BEGIN EXERCISE TEXT

4. Crosslinking Methods and Agents in HA-Based Composite Scaffolds

The different polymers employed in preparing HA-based scaffolds for tissue engineering applications often have the disadvantage of conferring low mechanical strength and high solubility in aqueous solutions, rapidly deteriorating in the cell culture environment [64]. Since the beginning of biomaterials fabrication, various crosslinking methodologies have been established, compatibly to the chemical nature of the organic and inorganic matrices, to limit these drawbacks and keep the mechanical properties of the composite constant [108,109]. Crosslinked polymers have a higher modulus of elasticity (Young’s modulus) and a lower swelling degree than the non-crosslinked ones. Thus, the crosslinking of the material is essential to regulate the composites’ mechanical properties and degradation time. However, from a practical point of view, a composite should be manufactured using minimal solvents or chemicals and still have finely adjustable properties to meet different requirements in terms of a size range, mechanical strength, porosity, and degradation time [110].
The following section describes some of the crosslinking agents most recently used in preparing HA-based scaffolds for bone regeneration, classifying the methods into four categories: physical, chemical, enzymatic, and non-enzymatic [111].

END EXERCISE TEXT
BEGIN DATASET

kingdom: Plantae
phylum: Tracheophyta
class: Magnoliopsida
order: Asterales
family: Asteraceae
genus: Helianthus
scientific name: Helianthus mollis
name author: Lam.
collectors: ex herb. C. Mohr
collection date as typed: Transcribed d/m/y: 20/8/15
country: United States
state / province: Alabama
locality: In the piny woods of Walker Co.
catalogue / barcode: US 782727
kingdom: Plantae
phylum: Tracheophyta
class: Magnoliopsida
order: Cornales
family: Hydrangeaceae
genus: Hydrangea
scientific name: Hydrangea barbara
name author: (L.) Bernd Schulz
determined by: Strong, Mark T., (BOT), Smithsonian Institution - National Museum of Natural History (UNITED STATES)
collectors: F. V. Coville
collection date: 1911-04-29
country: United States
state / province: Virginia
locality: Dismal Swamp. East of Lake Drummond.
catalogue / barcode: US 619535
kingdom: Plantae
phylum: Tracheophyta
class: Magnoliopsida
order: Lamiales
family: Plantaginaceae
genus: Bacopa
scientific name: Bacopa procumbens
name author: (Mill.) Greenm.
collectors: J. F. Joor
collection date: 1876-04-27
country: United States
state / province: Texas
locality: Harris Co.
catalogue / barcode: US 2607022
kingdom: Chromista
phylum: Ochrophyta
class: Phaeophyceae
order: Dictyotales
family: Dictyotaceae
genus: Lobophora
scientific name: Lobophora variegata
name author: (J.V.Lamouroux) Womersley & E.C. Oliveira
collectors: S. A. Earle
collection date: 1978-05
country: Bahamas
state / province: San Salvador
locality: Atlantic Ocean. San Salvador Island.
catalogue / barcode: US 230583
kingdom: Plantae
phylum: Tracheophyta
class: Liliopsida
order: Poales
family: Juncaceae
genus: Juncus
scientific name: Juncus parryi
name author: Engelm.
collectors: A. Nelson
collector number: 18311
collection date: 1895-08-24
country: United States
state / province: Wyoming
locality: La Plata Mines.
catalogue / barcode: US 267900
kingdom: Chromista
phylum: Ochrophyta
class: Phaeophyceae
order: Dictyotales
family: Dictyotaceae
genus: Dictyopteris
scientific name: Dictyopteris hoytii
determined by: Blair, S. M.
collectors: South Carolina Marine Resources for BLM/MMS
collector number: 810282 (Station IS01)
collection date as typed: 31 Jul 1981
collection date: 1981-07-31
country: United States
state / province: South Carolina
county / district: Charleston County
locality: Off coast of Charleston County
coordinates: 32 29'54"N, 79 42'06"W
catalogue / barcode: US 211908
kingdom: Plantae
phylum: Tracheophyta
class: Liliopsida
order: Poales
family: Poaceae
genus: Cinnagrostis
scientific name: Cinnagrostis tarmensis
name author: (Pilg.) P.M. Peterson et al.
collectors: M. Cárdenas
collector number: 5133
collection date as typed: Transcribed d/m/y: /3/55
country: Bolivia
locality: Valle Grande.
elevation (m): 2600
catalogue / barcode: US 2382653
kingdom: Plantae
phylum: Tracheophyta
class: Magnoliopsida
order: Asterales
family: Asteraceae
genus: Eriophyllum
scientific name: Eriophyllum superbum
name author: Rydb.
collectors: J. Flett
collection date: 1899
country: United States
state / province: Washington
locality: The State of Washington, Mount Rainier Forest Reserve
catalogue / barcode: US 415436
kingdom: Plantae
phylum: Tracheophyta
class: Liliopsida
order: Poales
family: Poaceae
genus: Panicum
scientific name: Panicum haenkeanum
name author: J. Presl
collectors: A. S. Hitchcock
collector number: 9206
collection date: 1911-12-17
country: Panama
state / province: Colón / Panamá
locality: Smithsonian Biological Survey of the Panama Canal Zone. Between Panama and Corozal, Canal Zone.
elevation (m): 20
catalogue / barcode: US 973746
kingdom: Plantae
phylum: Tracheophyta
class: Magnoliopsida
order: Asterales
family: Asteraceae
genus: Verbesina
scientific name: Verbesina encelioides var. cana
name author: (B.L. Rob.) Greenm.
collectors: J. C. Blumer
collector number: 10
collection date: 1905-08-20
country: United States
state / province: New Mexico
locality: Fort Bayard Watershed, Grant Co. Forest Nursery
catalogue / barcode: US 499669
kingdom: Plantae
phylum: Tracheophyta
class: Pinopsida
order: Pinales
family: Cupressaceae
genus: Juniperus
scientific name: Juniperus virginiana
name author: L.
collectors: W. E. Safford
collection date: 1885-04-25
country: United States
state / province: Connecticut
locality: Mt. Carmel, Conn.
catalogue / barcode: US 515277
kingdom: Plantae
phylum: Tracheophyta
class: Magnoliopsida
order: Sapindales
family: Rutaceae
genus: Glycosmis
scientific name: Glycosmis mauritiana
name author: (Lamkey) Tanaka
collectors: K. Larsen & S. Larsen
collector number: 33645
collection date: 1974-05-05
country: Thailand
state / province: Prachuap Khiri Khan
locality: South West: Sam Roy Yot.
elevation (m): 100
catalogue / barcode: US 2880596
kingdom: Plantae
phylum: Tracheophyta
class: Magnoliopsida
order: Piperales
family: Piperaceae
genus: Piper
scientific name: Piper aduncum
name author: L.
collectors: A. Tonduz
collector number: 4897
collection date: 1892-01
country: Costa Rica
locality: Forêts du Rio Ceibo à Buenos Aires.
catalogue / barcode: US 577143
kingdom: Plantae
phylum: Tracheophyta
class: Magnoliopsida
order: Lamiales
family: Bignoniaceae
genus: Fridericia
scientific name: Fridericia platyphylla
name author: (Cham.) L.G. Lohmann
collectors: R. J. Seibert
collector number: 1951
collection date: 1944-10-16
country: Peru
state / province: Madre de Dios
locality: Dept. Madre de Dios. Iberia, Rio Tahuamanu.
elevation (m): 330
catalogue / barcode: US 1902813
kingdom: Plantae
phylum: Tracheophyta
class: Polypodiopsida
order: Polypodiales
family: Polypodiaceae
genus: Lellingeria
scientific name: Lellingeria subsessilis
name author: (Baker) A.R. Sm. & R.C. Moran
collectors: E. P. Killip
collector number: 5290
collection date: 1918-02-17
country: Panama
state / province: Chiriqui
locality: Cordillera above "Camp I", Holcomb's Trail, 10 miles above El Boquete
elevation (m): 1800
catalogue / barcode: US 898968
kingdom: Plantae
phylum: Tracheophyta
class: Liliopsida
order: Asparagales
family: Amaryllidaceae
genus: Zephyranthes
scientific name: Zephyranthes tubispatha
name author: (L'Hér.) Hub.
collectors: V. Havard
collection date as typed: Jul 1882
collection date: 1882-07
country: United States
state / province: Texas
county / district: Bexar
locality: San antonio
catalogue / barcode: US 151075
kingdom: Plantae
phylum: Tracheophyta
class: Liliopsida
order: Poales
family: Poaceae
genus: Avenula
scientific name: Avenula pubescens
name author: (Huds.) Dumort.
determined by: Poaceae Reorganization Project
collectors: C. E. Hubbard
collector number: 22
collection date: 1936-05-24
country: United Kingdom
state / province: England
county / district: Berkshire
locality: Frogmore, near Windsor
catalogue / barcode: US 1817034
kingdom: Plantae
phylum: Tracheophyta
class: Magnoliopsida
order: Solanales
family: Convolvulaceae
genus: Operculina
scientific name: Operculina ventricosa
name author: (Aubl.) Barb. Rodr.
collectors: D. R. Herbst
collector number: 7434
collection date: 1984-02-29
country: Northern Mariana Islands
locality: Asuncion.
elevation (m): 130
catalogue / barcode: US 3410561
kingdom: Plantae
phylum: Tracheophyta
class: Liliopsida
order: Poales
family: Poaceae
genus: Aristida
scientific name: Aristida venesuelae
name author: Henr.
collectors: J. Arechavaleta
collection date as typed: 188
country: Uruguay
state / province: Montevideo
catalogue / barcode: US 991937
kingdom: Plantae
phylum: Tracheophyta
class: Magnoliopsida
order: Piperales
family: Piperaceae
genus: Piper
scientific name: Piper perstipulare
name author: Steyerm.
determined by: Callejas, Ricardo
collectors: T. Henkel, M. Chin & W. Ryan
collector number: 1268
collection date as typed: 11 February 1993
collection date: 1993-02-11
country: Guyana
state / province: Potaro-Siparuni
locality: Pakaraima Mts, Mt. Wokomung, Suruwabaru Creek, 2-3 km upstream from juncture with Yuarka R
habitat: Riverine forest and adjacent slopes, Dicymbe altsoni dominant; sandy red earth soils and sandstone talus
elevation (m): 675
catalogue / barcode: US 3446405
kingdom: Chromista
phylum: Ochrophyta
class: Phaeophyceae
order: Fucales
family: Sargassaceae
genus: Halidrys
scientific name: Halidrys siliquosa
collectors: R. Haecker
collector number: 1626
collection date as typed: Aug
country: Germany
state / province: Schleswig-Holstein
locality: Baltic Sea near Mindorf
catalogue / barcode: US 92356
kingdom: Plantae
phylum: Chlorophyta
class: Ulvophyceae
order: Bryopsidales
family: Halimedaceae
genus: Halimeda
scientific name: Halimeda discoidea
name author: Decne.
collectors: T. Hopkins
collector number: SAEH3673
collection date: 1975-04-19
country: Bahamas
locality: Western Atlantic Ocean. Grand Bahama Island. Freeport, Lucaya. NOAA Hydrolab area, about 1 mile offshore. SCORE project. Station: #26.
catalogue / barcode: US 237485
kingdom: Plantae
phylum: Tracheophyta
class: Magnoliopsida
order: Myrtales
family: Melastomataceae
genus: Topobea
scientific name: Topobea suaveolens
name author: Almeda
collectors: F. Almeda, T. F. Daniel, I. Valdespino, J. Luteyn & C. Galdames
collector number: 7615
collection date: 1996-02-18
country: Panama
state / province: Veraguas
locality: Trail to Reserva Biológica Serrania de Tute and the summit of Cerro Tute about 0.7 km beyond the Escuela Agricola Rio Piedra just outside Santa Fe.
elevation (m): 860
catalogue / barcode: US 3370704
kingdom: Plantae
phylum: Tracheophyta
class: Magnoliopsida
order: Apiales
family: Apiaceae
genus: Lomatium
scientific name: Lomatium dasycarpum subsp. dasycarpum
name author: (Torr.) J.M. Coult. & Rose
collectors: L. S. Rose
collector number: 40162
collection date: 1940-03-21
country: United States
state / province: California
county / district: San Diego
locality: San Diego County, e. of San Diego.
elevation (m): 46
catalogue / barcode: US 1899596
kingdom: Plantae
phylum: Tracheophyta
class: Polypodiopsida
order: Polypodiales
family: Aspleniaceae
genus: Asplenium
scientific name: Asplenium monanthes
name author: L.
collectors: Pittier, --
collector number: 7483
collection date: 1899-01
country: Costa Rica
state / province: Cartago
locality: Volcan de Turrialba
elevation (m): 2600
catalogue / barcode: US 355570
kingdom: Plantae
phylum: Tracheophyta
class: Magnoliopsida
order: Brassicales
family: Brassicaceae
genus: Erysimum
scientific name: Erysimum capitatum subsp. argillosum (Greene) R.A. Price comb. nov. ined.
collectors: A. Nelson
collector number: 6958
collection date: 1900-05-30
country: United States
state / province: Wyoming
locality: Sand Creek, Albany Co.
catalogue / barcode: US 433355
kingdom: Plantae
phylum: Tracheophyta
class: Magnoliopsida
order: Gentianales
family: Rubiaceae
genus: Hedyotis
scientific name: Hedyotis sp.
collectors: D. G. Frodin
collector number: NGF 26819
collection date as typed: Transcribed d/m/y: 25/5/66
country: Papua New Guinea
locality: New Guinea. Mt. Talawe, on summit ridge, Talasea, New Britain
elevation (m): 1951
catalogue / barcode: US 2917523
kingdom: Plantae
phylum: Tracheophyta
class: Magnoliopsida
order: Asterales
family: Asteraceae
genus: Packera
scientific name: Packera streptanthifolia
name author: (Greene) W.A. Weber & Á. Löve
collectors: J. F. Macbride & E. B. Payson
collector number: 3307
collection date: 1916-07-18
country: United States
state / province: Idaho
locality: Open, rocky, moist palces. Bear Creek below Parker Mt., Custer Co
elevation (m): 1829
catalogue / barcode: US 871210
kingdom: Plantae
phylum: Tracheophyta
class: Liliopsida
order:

END DATASET

DIRECTIONS.
1. In the text on crosslinking in HA-based scaffolds, which four categories are used to classify the crosslinking methods?
2. Translate this sentence from the text on crosslinking in HA-based scaffolds into Spanish: "Crosslinked polymers have a higher modulus of elasticity (Young’s modulus) and a lower swelling degree than the non-crosslinked ones."

ANSWERS TO THE PROBLEMS.
1. Physical, chemical, enzymatic, and non-enzymatic.

2. Los polímeros reticulados tienen un módulo de elasticidad (módulo de Young) más alto y un grado de hinchamiento más bajo que los no reticulados.